Mercifully, He knows my fears and He knows my heart. It doesn’t necessarily change how full of fear and panic I am (some days are better than others) - I am human and so very imperfect. But, as Jon Guerra so beautifully puts it, “we will trust in the Lord and the Lord will provide.” (Seriously, check out his new album Ordinary Ways. It’s amazing). I digress…willingly.

For real, though, it’s music like Jon’s that reminds me how beautifully God works in everything.
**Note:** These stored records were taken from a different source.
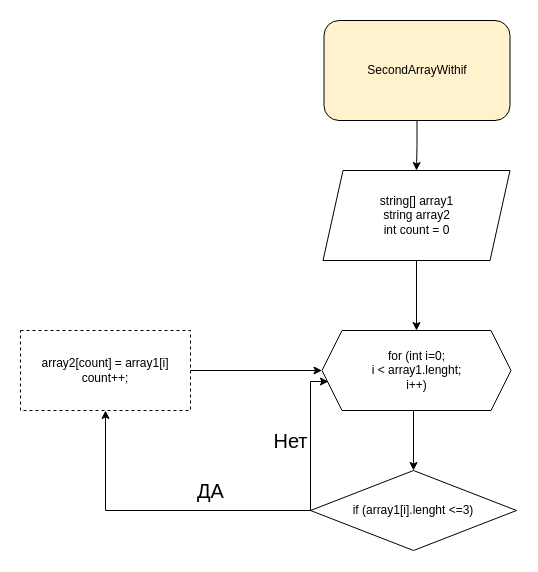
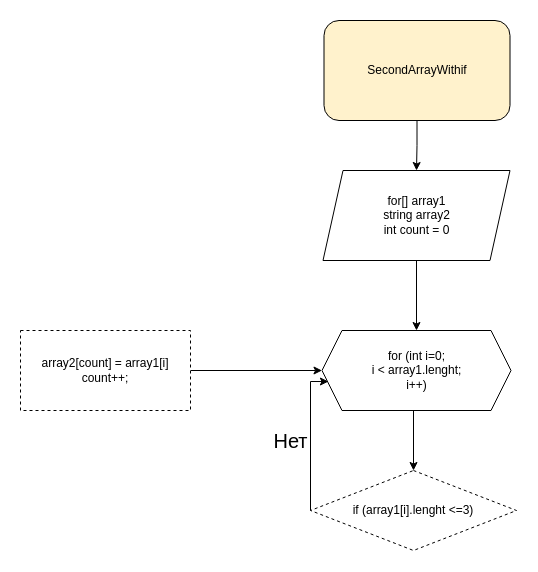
  <mxCell id="0" />
  <mxCell id="1" parent="0" />
  <mxCell id="2" style="edgeStyle=orthogonalEdgeStyle;rounded=0;orthogonalLoop=1;jettySize=auto;html=1;exitX=0.5;exitY=1;exitDx=0;exitDy=0;entryX=0.5;entryY=0;entryDx=0;entryDy=0;" edge="1" parent="1" source="3" target="5"><mxGeometry relative="1" as="geometry" /></mxCell>
  <mxCell id="3" value="SecondArrayWithif" style="rounded=1;whiteSpace=wrap;html=1;fillColor=#fff2cc;" vertex="1" parent="1"><mxGeometry x="323.5" y="20" width="186" height="100" as="geometry" /></mxCell>
  <mxCell id="4" style="edgeStyle=orthogonalEdgeStyle;rounded=0;orthogonalLoop=1;jettySize=auto;html=1;exitX=0.5;exitY=1;exitDx=0;exitDy=0;entryX=0.5;entryY=0;entryDx=0;entryDy=0;" edge="1" parent="1" source="5" target="7"><mxGeometry relative="1" as="geometry" /></mxCell>
- <mxCell id="5" value="string[] array1&lt;br&gt;string array2&lt;br&gt;int count = 0" style="shape=parallelogram;perimeter=parallelogramPerimeter;whiteSpace=wrap;html=1;fixedSize=1;" vertex="1" parent="1"><mxGeometry x="322.5" y="170" width="187" height="90" as="geometry" /></mxCell>
+ <mxCell id="5" value="for[] array1&lt;br&gt;string array2&lt;br&gt;int count = 0" style="shape=parallelogram;perimeter=parallelogramPerimeter;whiteSpace=wrap;html=1;fixedSize=1;" vertex="1" parent="1"><mxGeometry x="322.5" y="170" width="187" height="90" as="geometry" /></mxCell>
  <mxCell id="6" style="edgeStyle=orthogonalEdgeStyle;rounded=0;orthogonalLoop=1;jettySize=auto;html=1;exitX=0.5;exitY=1;exitDx=0;exitDy=0;entryX=0.5;entryY=0;entryDx=0;entryDy=0;" edge="1" parent="1" source="7" target="10"><mxGeometry relative="1" as="geometry"><Array as="points"><mxPoint x="413" y="410" /></Array></mxGeometry></mxCell>
  <mxCell id="7" value="for (int i=0;&lt;br&gt;i &amp;lt; array1.lenght;&lt;br&gt;i++)" style="shape=hexagon;perimeter=hexagonPerimeter2;whiteSpace=wrap;html=1;fixedSize=1;" vertex="1" parent="1"><mxGeometry x="321.5" y="330" width="189" height="80" as="geometry" /></mxCell>
- <mxCell id="8" value="&lt;font style=&quot;font-size: 20px;&quot;&gt;ДА&lt;/font&gt;" style="edgeStyle=orthogonalEdgeStyle;rounded=0;orthogonalLoop=1;jettySize=auto;html=1;exitX=0;exitY=0.5;exitDx=0;exitDy=0;entryX=0.5;entryY=1;entryDx=0;entryDy=0;jumpSize=24;" edge="1" parent="1" source="10" target="12"><mxGeometry x="-0.344" y="-20" relative="1" as="geometry"><mxPoint x="90" y="510" as="targetPoint" /><mxPoint as="offset" /></mxGeometry></mxCell>
  <mxCell id="9" value="&lt;font style=&quot;font-size: 20px;&quot;&gt;Нет&lt;/font&gt;" style="edgeStyle=orthogonalEdgeStyle;rounded=0;orthogonalLoop=1;jettySize=auto;html=1;exitX=0;exitY=0.5;exitDx=0;exitDy=0;entryX=0.034;entryY=0.638;entryDx=0;entryDy=0;entryPerimeter=0;" edge="1" parent="1" source="10" target="7"><mxGeometry x="-0.047" y="20" relative="1" as="geometry"><Array as="points"><mxPoint x="310" y="510" /><mxPoint x="310" y="381" /></Array><mxPoint as="offset" /></mxGeometry></mxCell>
- <mxCell id="10" value="if (array1[i].lenght &amp;lt;=3)" style="rhombus;whiteSpace=wrap;html=1;" vertex="1" parent="1"><mxGeometry x="310" y="470" width="206" height="80" as="geometry" /></mxCell>
+ <mxCell id="10" value="if (array1[i].lenght &amp;lt;=3)" style="rhombus;whiteSpace=wrap;html=1;dashed=1;" vertex="1" parent="1"><mxGeometry x="310" y="470" width="206" height="80" as="geometry" /></mxCell>
  <mxCell id="11" style="edgeStyle=orthogonalEdgeStyle;rounded=0;orthogonalLoop=1;jettySize=auto;html=1;exitX=1;exitY=0.5;exitDx=0;exitDy=0;entryX=0;entryY=0.5;entryDx=0;entryDy=0;" edge="1" parent="1" source="12" target="7"><mxGeometry relative="1" as="geometry" /></mxCell>
  <mxCell id="12" value="array2[count] = array1[i]&lt;br&gt;count++;" style="rounded=0;whiteSpace=wrap;html=1;dashed=1;" vertex="1" parent="1"><mxGeometry x="20" y="330" width="170" height="80" as="geometry" /></mxCell>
It’s little things, like listening to this kind of worship music, that remind me of who I am according to the Lord and that despite so much emotional and physical pain, despite so much terror in the unknown, God’s promise is greater and truer than the lies of fear. Jesus Christ has already won this battle - He IS the victory. I will ardently pray for this cancer to leave my body and never return, and if that prayer is answered with “yes,” the victory is His. And if that prayer is answered with “no,” then despite the utter wretchedness that could ensue, the victory is His.

I’ll end with lyrics from Jon Guerra’s song, “Illness of the Heart,” which is a mirror of my state of being these last few months:

“…When I am afraid / There is not a word my friends can say / I am in a sinking ship of worry / I am in a petri dish of living / Father, would You override / My body, soul, and mind / And the illness of the heart? / I know You can make me well / Father, make mе well /… Stillness of the heart / I am still a novice at the art / I am still embarrassed in Your presence / I am still ashamed of being naked / I am still afflicted by unwillingness to kill / The illness of the heart.”